EXERCISE GOAL>
Count every line in the following entries that holds the word "team". Only the number should be given.

· · · · · · ·

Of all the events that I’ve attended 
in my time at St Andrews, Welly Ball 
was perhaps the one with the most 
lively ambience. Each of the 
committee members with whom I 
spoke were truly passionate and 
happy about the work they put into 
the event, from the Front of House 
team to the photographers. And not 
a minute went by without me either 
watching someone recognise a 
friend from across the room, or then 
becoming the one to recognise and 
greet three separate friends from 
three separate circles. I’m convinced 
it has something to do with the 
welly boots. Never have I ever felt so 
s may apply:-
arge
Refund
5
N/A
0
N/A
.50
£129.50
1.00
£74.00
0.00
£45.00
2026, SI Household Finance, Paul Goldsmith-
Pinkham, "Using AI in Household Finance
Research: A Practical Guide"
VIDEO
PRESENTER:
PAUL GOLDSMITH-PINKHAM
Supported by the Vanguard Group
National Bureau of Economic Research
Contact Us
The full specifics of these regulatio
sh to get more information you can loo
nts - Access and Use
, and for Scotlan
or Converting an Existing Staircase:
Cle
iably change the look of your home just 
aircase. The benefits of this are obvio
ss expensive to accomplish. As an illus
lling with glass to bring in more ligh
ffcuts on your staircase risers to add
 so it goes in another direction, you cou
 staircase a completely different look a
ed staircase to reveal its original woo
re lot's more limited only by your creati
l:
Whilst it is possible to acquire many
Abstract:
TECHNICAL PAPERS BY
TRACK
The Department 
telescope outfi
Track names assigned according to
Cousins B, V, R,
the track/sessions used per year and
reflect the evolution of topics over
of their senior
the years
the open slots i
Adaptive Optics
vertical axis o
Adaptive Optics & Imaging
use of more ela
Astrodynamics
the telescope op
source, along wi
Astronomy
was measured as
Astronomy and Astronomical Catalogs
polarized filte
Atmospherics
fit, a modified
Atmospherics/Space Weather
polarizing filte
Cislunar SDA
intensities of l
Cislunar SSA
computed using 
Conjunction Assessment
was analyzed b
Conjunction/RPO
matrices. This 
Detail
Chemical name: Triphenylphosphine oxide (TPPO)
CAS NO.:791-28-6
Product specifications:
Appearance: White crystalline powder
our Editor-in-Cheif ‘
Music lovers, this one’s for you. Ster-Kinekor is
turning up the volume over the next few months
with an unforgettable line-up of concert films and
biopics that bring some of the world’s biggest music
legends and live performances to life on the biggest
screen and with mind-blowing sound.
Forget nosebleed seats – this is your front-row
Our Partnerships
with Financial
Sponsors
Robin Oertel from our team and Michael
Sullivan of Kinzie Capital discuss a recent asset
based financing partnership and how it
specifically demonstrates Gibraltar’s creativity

· · · · · · ·

ANSWER BOX>
2